Is Your Personal Information Safe with Mobile App Stores?

Privacy protection is vital for any Internet user. There is always the risk of your personal data being sold to third parties by a site’s owner, even on well-known, big-name app stores. Hence, it is essential to read and understand every store’s privacy rules. This article explains the level of user privacy each platform offers, and how well the user is informed about the way their information is shared.



Google Play is the store for Android mobile apps. According to Google’s policy, they will share personal information of companies, organizations or individuals outside Google only when the concerned individual accepts it. They require opt-in consent for sharing any personal information with third parties. However, racial or ethnic origins, political or religious affiliations, medical information, and sexuality are referred as personal information, according to their user agreement. This does not include the customer’s full name, email, and address that Google Play will reveal to external organizations!


App buyers receive no notification when their data is shared. On the other hand, the notification of sharing permission is shown in detail during the installation of Android apps. This allows you to decide whether you are happy to install the app and allow your data to be shared. An important concern on Google Play is that quality control is poor compared to many other platforms, so malicious apps can be present in the store.



Purchasing apps from the iOS App Store means buying directly from Apple. It acts as a retailer for the apps, giving the appropriate revenue share to the developer after the purchase. The advantage of this setup is that Apple does not disclose any of your personal information to the developer. The only information shared is the number of downloads.

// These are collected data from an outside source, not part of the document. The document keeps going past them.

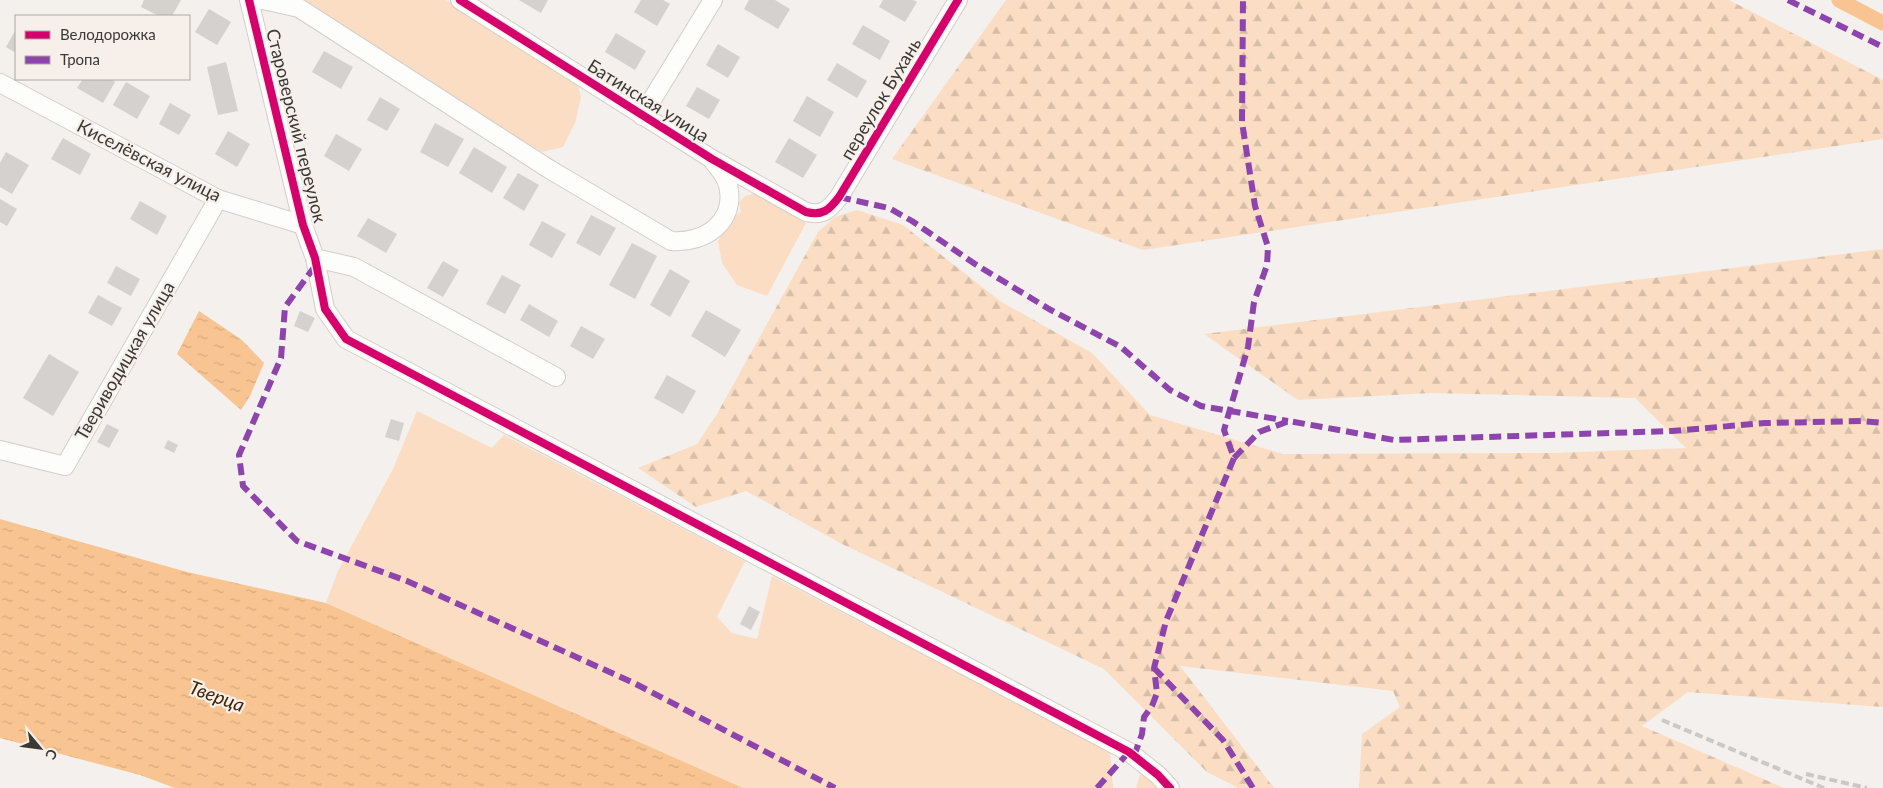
<svg xmlns="http://www.w3.org/2000/svg" width="1883" height="788" font-family="Lato,sans-serif">
<style>
.green{fill:#faddc3}
.forest{fill:url(#forest-firs)}
.water{fill:url(#water-ripples)}
.lines{fill:none;stroke-linecap:round;stroke-linejoin:round}
.canal{stroke:#f8c491;stroke-width:15}
.building{fill:#d4d1ce}
.minor-casing{stroke:#d2cecc;stroke-width:20}
.minor{stroke:#fdfdfc;stroke-width:18}
.rail{stroke:#cac8c8;stroke-width:4;stroke-dasharray:8 4;stroke-linecap:butt}
.quiet{stroke:#8e44ad;stroke-width:6;stroke-dasharray:12 6;stroke-linecap:butt}
.cycleway-casing{stroke:#f7f0ea;stroke-width:11}
.cycleway{stroke:#d6006c;stroke-width:8}
.labels{text-anchor:middle;stroke-width:4.5;stroke-linejoin:round;paint-order:stroke}
.street-label{font-size:18px;fill:#3b3936;stroke:#f7f0ea}
.water-label{font-size:19px;font-style:italic;fill:#3f2404;stroke:#f7f0ea}
</style>
<defs>
<pattern id="forest-firs" width="22" height="20" patternUnits="userSpaceOnUse" patternTransform="scale(1.25)"><rect width="22" height="20" fill="#faddc3"/><path d="M5 1l3.5 6h-7zM16 11l3.5 6h-7z" fill="#d7bea8"/></pattern>
<pattern id="water-ripples" width="26" height="14" patternUnits="userSpaceOnUse" patternTransform="scale(1.25)"><rect width="26" height="14" fill="#f8c491"/><path d="M2 4q2-2 4 0t4 0M15 11q2-2 4 0t4 0" fill="none" stroke="#d6a97e"/></pattern>
</defs>
<rect width="100%" height="100%" fill="#f4f0ed"/>
<!-- green -->
<g class="green">
<path d="M284,0H446L576,78L581,97L575,123L563,147L542,152Z"/>
<path d="M756,193L806,223L767,296L737,285L722,263L718,241L732,218L741,212L739,202L745,196Z"/>
<path d="M417,411L492,448L504,435L745,561L717,617L732,633L757,639L772,576L1110,752L1113,788H743L326,603L338,571L393,469Z"/>
<path d="M1142,769L1159,788H1136Z"/>
</g>
<!-- forest -->
<g class="forest">
<path d="M1006,0H1729L1883,80V139L1143,250L892,159Z"/>
<path d="M857,210L903,225L1000,301L1092,353L1150,415L1283,454L1554,453L1686,448L1635,398L1431,393L1298,400L1204,334L1883,249V707L1688,692L1642,726L1784,788H1359L1362,734L1400,707L1393,691L1180,666L1274,788H1238L1207,772L1104,669L842,544L746,491L696,507L638,468L697,444L717,414L818,232L835,217Z"/>
</g>
<!-- water -->
<g class="water">
<path d="M199,311L242,340L264,363L250,396L241,410L177,354Z"/>
<path d="M0,519L187,572L326,603L743,788H175L140,775L0,738Z"/>
</g>
<g class="lines">
<!-- canal -->
<path class="canal" d="M1839,0L1883,23"/>
</g>
<!-- building -->
<g class="building">
<path d="M144,0H181L172,16H159L141,7Z"/>
<path d="M519,0H548L541,13Z"/>
<path d="M641,0H663L670,4L657,26L634,12Z"/>
<path d="M749,0H775L790,9L778,29L744,9Z"/>
<path d="M883,0H913L917,2L905,22L879,7Z"/>
<path d="M209,9L231,22L217,45L195,32Z"/>
<path d="M863,25L890,41L880,60L852,44Z"/>
<path d="M16,29V53L6,47Z"/>
<path d="M616,33L646,51L635,70L605,52Z"/>
<path d="M718,44L740,57L728,78L706,65Z"/>
<path d="M324,51L353,67L341,89L312,72Z"/>
<path d="M226,62L238,111L218,115L207,67Z"/>
<path d="M837,63L867,81L857,98L827,80Z"/>
<path d="M83,79H111L115,82L103,103L77,88Z"/>
<path d="M126,82L150,96L137,119L113,105Z"/>
<path d="M697,87L720,100L709,119L686,106Z"/>
<path d="M807,96L834,112L820,137L793,121Z"/>
<path d="M380,97L400,109L387,131L367,120Z"/>
<path d="M170,103L191,115L179,135L159,124Z"/>
<path d="M435,123L464,139L448,167L420,152Z"/>
<path d="M228,131L250,144L237,167L215,154Z"/>
<path d="M336,134L362,149L349,171L324,156Z"/>
<path d="M63,138L91,154L80,175L51,159Z"/>
<path d="M789,138L817,155L803,178L775,162Z"/>
<path d="M474,147L507,167L492,193L459,173Z"/>
<path d="M6,152L29,165L12,194L0,187V163Z"/>
<path d="M518,173L539,185L524,211L503,198Z"/>
<path d="M0,199L17,209L7,226L0,222Z"/>
<path d="M140,201L167,216L157,235L130,219Z"/>
<path d="M591,215L616,228L600,256L576,243Z"/>
<path d="M368,218L397,234L386,253L357,236Z"/>
<path d="M542,221L566,234L552,258L529,245Z"/>
<path d="M632,243L657,256L635,299L609,285Z"/>
<path d="M443,261L459,270L443,297L427,288Z"/>
<path d="M116,266L140,279L131,296L107,283Z"/>
<path d="M670,269L690,281L670,317L650,305Z"/>
<path d="M502,275L521,285L505,314L486,304Z"/>
<path d="M98,295L122,308L112,326L88,313Z"/>
<path d="M529,304L558,321L549,337L520,320Z"/>
<path d="M706,310L741,330L725,357L691,336Z"/>
<path d="M300,311L315,318L308,332L294,326Z"/>
<path d="M581,326L605,339L593,359L570,346Z"/>
<path d="M49,354L79,372L53,416L23,398Z"/>
<path d="M667,375L696,391L683,414L654,398Z"/>
<path d="M391,419L404,423L399,441L385,437Z"/>
<path d="M107,424L119,430L109,448L97,442Z"/>
<path d="M168,440L178,445L174,453L164,448Z"/>
<path d="M749,606L760,612L751,630L740,624Z"/>
</g>
<g class="lines">
<defs>
<g id="minor">
<path d="M249,0L303,225L315,258L325,309L346,339L1129,752L1158,775L1170,788"/>
<path d="M263,0L299,8L549,169L671,241C704,244 737,222 728,185C726,176 719,169 713,161"/>
<path d="M460,0L712,159L806,212C823,216 829,210 839,197L958,0"/>
<path d="M0,83L218,199L303,225"/>
<path d="M642,116L713,0"/>
<path d="M315,258L354,267L556,377"/>
<path d="M0,450L65,466L218,199"/>
</g>
</defs>
<!-- minor casing -->
<use href="#minor" class="minor-casing"/>
<!-- minor -->
<use href="#minor" class="minor"/>
<!-- rail -->
<g class="rail">
<path d="M1662,720L1824,788"/>
<path d="M1806,774L1867,788"/>
</g>
<!-- quiet -->
<g class="quiet">
<path d="M1788,0L1883,47"/>
<path d="M839,197L889,208L912,221L975,264L1049,309L1121,347L1170,390L1201,406L1288,421"/>
<path d="M315,266L285,307L281,358L239,455L243,486L297,541L407,581L634,683L835,788"/>
<path d="M1234,458L1259,432L1289,421L1394,440L1672,431L1765,423L1862,421L1883,423"/>
<path d="M1154,668L1223,740L1253,788"/>
<path d="M1134,756L1142,734L1144,717L1152,706L1157,693L1154,668L1166,621L1234,458L1224,430L1248,347L1254,302L1267,265L1268,247L1255,206L1242,122L1243,0"/>
<path d="M1097,788L1129,752"/>
</g>
<defs>
<g id="cycleway">
<path d="M249,0L303,225L315,258L325,309L346,339L1129,752L1158,775L1170,788"/>
<path d="M460,0L712,159L806,212C823,216 829,210 839,197L958,0"/>
</g>
</defs>
<!-- cycleway casing -->
<use href="#cycleway" class="cycleway-casing"/>
<!-- cycleway -->
<use href="#cycleway" class="cycleway"/>
</g>
<g class="labels">
<!-- street labels -->
<g class="street-label">
<text transform="translate(881 99) rotate(-59)" y="6">переулок Бухань</text>
<text transform="translate(648 101) rotate(32)" y="6">Батинская улица</text>
<text transform="translate(296 126) rotate(76)" y="6">Староверский переулок</text>
<text transform="translate(149 161) rotate(27)" y="6">Киселёвская улица</text>
<text transform="translate(125 361) rotate(-60)" y="6">Твериводицкая улица</text>
</g>
<!-- water labels -->
<g class="water-label">
<text transform="translate(217 696) rotate(20)" y="7">Тверца</text>
</g>
</g>
<!-- legend -->
<rect x="15" y="15" width="175" height="65" fill="#f7f0ea" stroke="#aca7a2"/>
<rect x="25" y="31" width="25" height="8" fill="#d6006c" stroke="#aca7a2"/>
<text x="60" y="40" font-size="15" fill="#3b3936">Велодорожка</text>
<rect x="25" y="56" width="25" height="8" fill="#8e44ad" stroke="#aca7a2"/>
<text x="60" y="65" font-size="15" fill="#3b3936">Тропа</text>
<!-- north arrow -->
<g transform="translate(40 748) rotate(119)" stroke="#f7f0ea" stroke-width="4" paint-order="stroke">
<path d="M0-4L9 19L0 12L-9 19Z" fill="#3b3936"/>
<text y="-8" font-size="14" font-weight="bold" text-anchor="middle" fill="#3b3936">С</text>
</g>
</svg>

All iOS apps have a fine level of control for permissions. If any app requires personal data, that data is only shared with the consent of the user. The permissions given by the user during installation are saved in the app’s settings. Another advantage of iOS apps is that they allow you to change permissions for each app at a later date, based on requirement.



The Windows Phone Store’s privacy policy states that Microsoft will share your personal information to “comply with the law” and “protect the rights or property of Microsoft or customers”. It does not say anything about sharing customer’s personal information with sellers or other parties. However, as all the transactions on Windows Phone Store go through Microsoft, your personal details are safe.

In addition, Windows app policies clearly state that if personal data is accessed by an app, it must be after your consent, and the app must provide a method for you to opt out of sharing personal information. However, specific permissions are not allowed, so you may find yourself in an “all or nothing” situation.



BlackBerry 10

Blackberry’s privacy policy specifies that customer’s consent is required for Research In Motion eCommerce Inc. (RIME) to provide reasonably required payment information to the third party Merchant Of Records (MoRs), payment processors, or other entities for providing purchase and support services.

For financial transactions between vendors and customers, BlackBerry actually collaborates with two companies, Digital River and Bango, to act as merchants and be responsible for transaction processing, billing, and disbursement of revenue. While Digital River will provide reports of transactions to vendors, it does not share the personal information of end users. Unlike Android and Windows Phone 8, BB10 does have settings for permissions, so that you can change the specific permissions you give to apps, without having to uninstall the app completely.

Each company has its own definition of privacy and rules for saving private information. It is up to you to understand these privacy definitions and rules before using app stores, buying apps, and agreeing to licenses. Always read the small print!